§ TAREFA
Transcreva por inteiro o texto sobre Lilith que vem abaixo, sem alterar nada.

§ TEXTO FORNECIDO
--*--

Quando eu era criança, lembro de ouvir histórias sobre mulheres-feiticeiras, mulheres-demônios… Mulheres que de alguma forma representavam o símbolo de comportamentos negativos e cujos arquétipos deviam não só serem evitados, mas também temidos.
A história de uma, em particular, me fascinava: Lilitg, a libertina e transgressora.
Contava-se que Lilith foi a primeira esposa de Adão – uma figura conhecida na Bíblia Hebraica.
Criada do mesmo elemento que o homem, a terra, Lilith recusou incessantemente ser inferiorizada e submetida ao poder masculino que reinava no Éden.
“Se nós dois viemos da mesma terra, por que é somente Adão quem dá nome às coisas?”, ela questionava.
“Por que é somente Adão que tem a liberdade de sentir prazer, em um lugar que deveria ser de gozo para todas as criaturas?” – Ela perguntava a Deus.
Como podia aquele ser o paraíso, se Lilith se sentia tão presa e sua voz não era escutada?
Foi então que decidiu fugir.
Sua decisão teve consequências: se tornou solitária, sentenciada a todos os dias dar à luz uma centena de filhos, que já nasciam mortos.
Naquele tempo, a história de Lilith era usada como um exemplo de como as mulheres não deveriam se comportar, e a punição de Lilith era repetidamente afirmada como a punição de todas nós.
Ousar questionar era um problema.
Ousar questionar em nome de uma liberdade (sexual, política ou qual fosse) era uma problema maior ainda.
O risco que assumíamos podia variar, mas em geral acabava sempre assim: na solidão, no sentimento de perda e no luto (as vezes no luto por perdermos parte de nós mesmas).

--*--

§ LISTAGEM

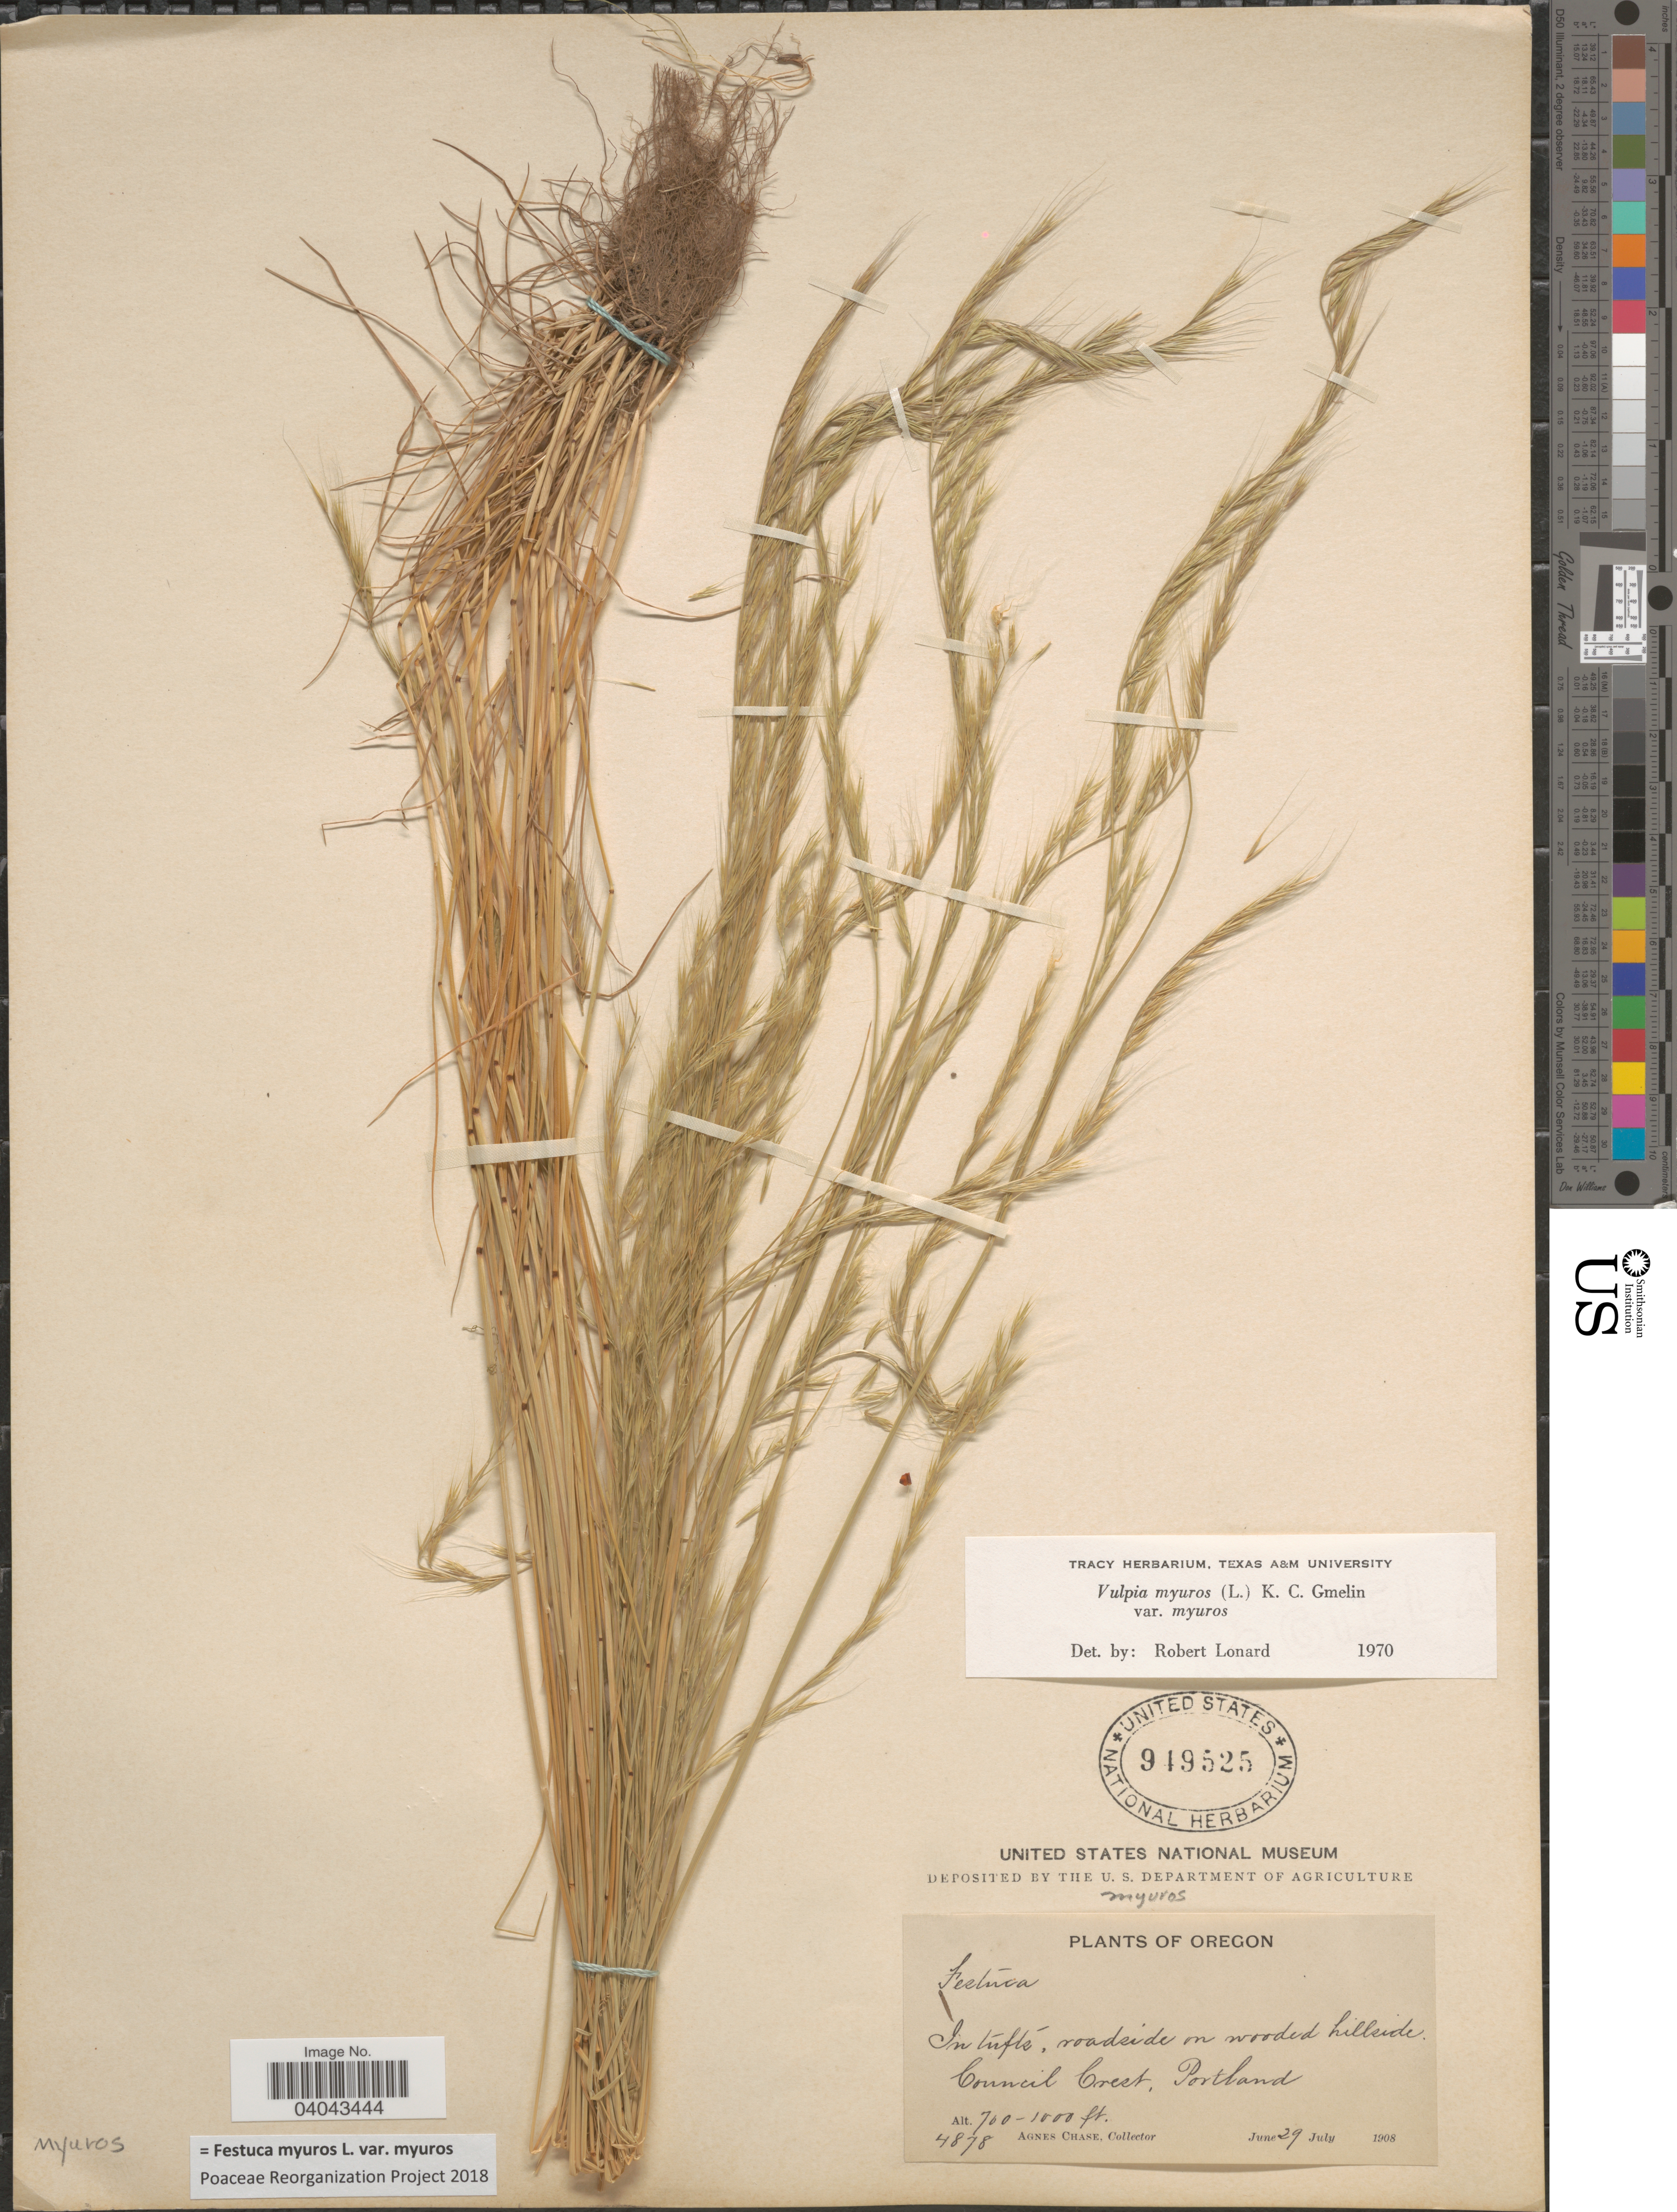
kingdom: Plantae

--*--

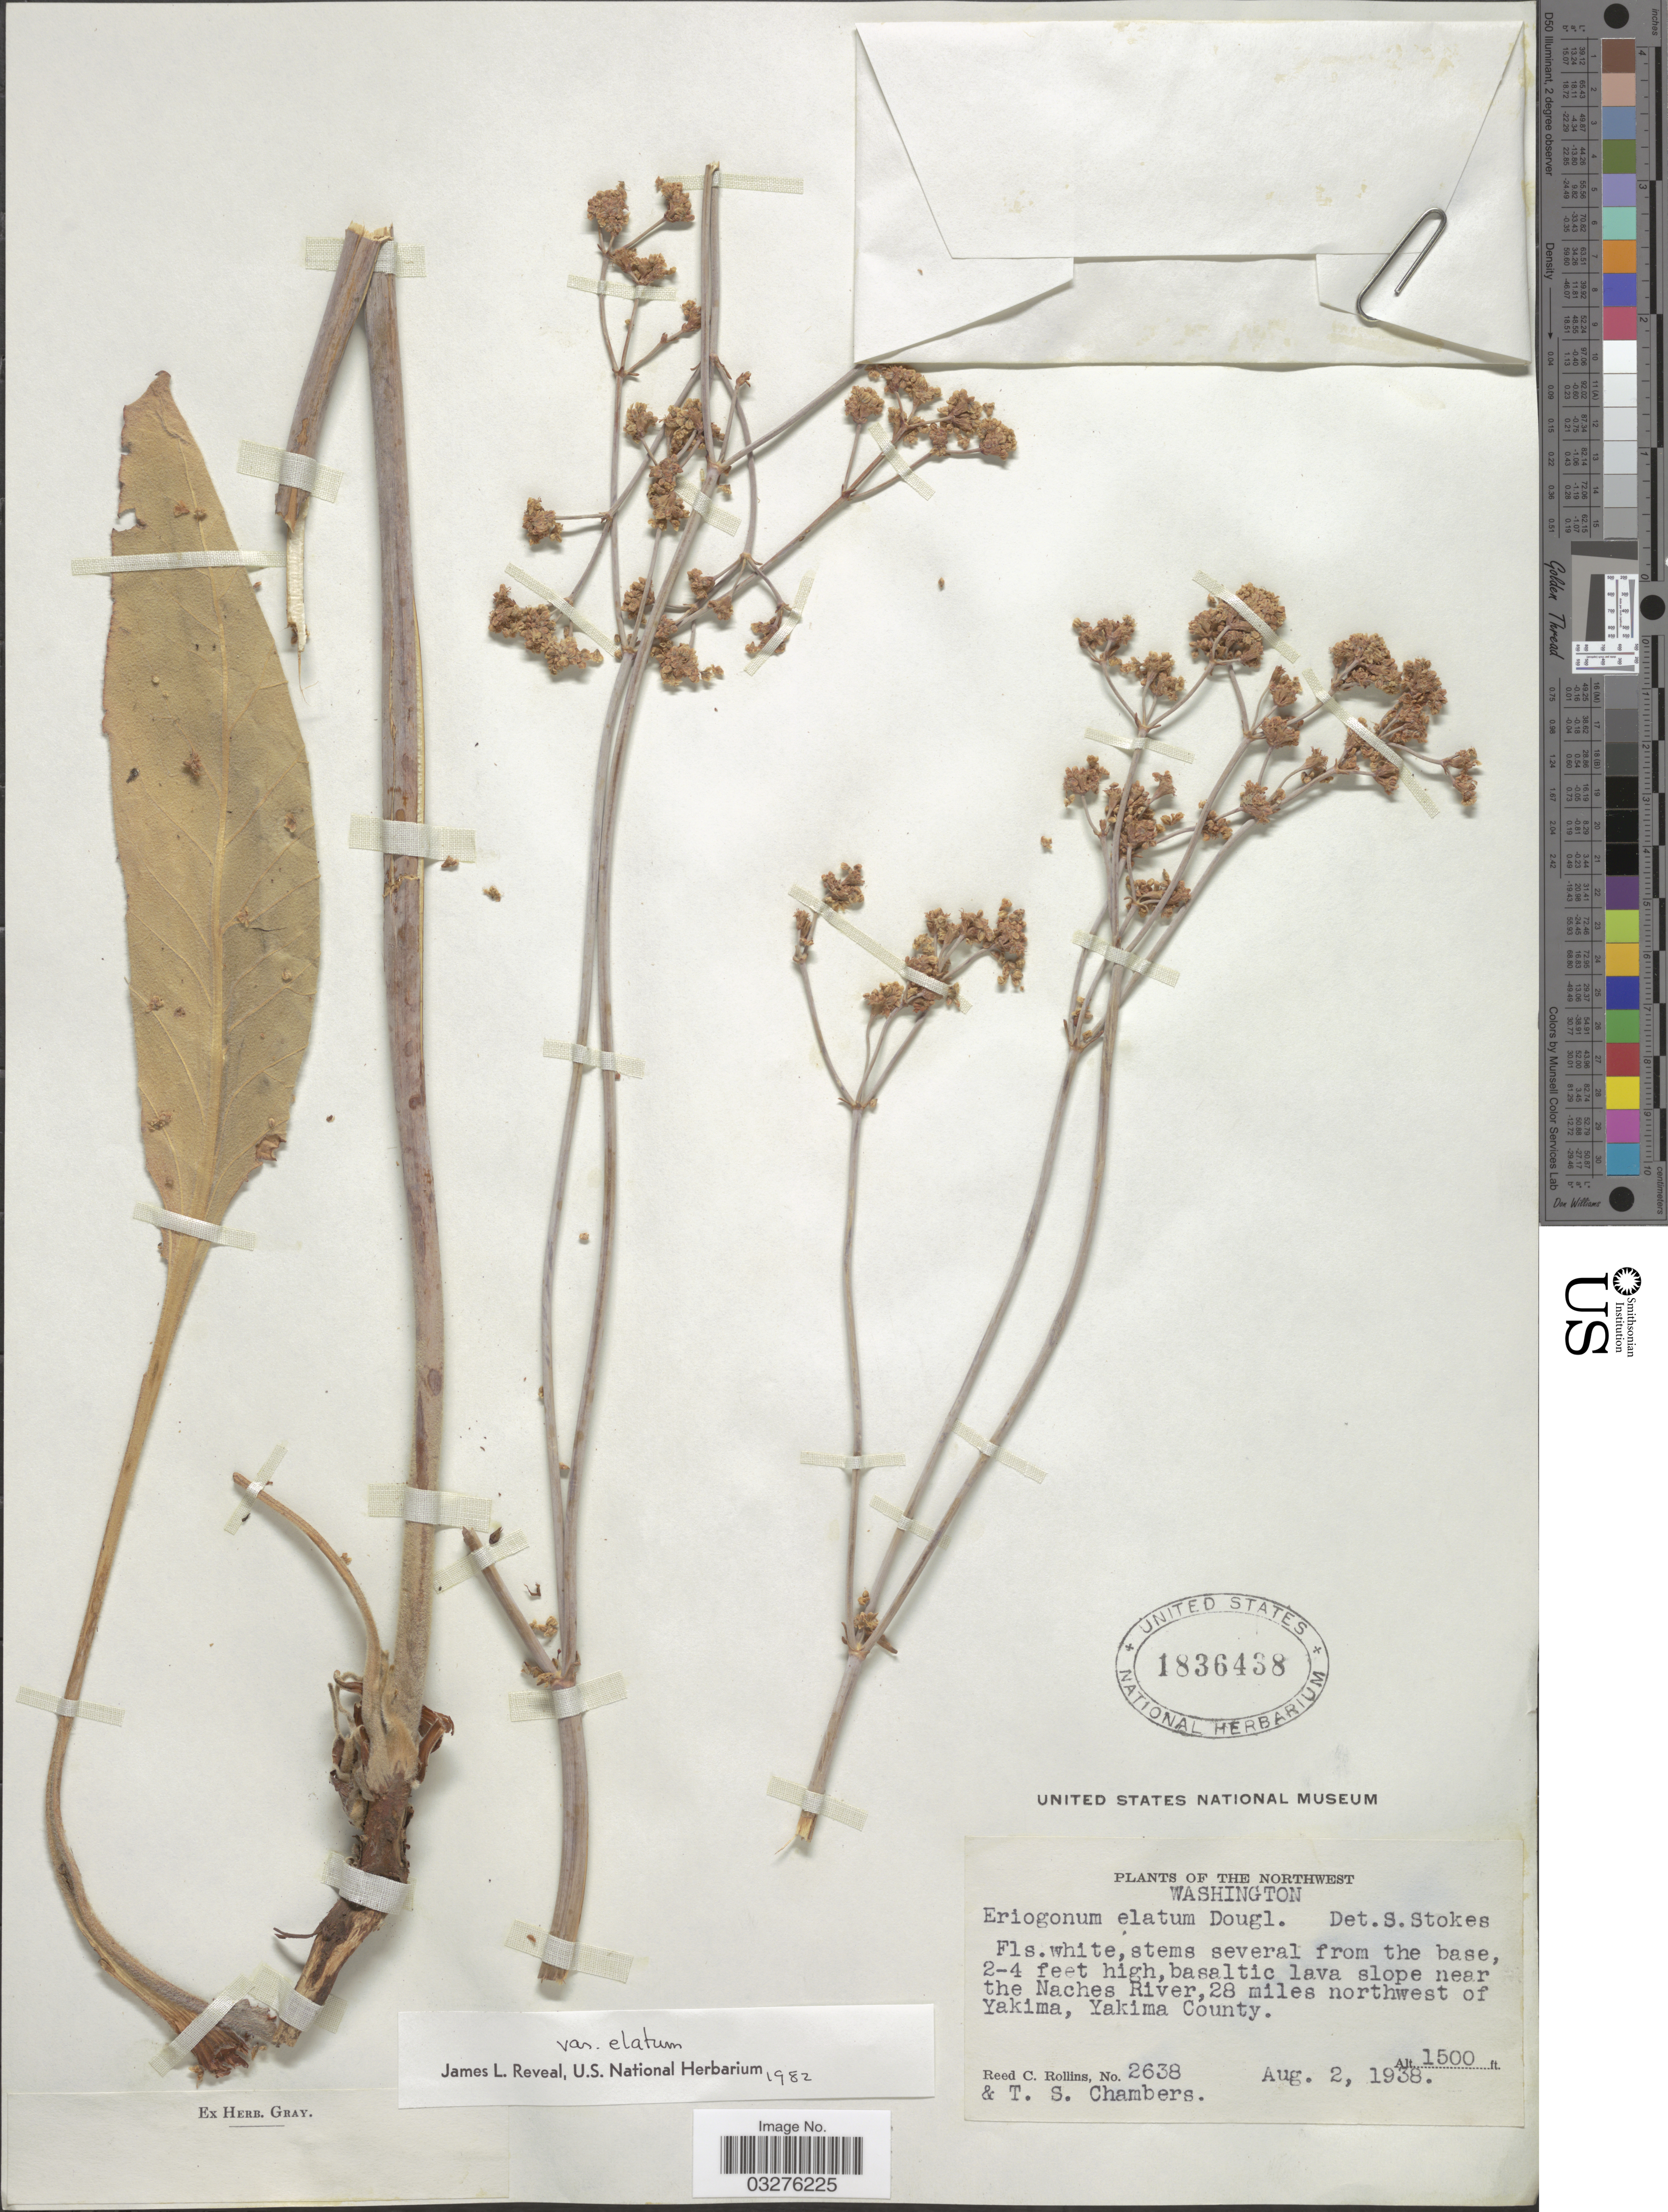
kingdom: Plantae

--*--

§ RESPOSTA
Quando eu era criança, lembro de ouvir histórias sobre mulheres-feiticeiras, mulheres-demônios… Mulheres que de alguma forma representavam o símbolo de comportamentos negativos e cujos arquétipos deviam não só serem evitados, mas também temidos.
A história de uma, em particular, me fascinava: Lilitg, a libertina e transgressora.
Contava-se que Lilith foi a primeira esposa de Adão – uma figura conhecida na Bíblia Hebraica.
Criada do mesmo elemento que o homem, a terra, Lilith recusou incessantemente ser inferiorizada e submetida ao poder masculino que reinava no Éden.
“Se nós dois viemos da mesma terra, por que é somente Adão quem dá nome às coisas?”, ela questionava.
“Por que é somente Adão que tem a liberdade de sentir prazer, em um lugar que deveria ser de gozo para todas as criaturas?” – Ela perguntava a Deus.
Como podia aquele ser o paraíso, se Lilith se sentia tão presa e sua voz não era escutada?
Foi então que decidiu fugir.
Sua decisão teve consequências: se tornou solitária, sentenciada a todos os dias dar à luz uma centena de filhos, que já nasciam mortos.
Naquele tempo, a história de Lilith era usada como um exemplo de como as mulheres não deveriam se comportar, e a punição de Lilith era repetidamente afirmada como a punição de todas nós.
Ousar questionar era um problema.
Ousar questionar em nome de uma liberdade (sexual, política ou qual fosse) era uma problema maior ainda.
O risco que assumíamos podia variar, mas em geral acabava sempre assim: na solidão, no sentimento de perda e no luto (as vezes no luto por perdermos parte de nós mesmas).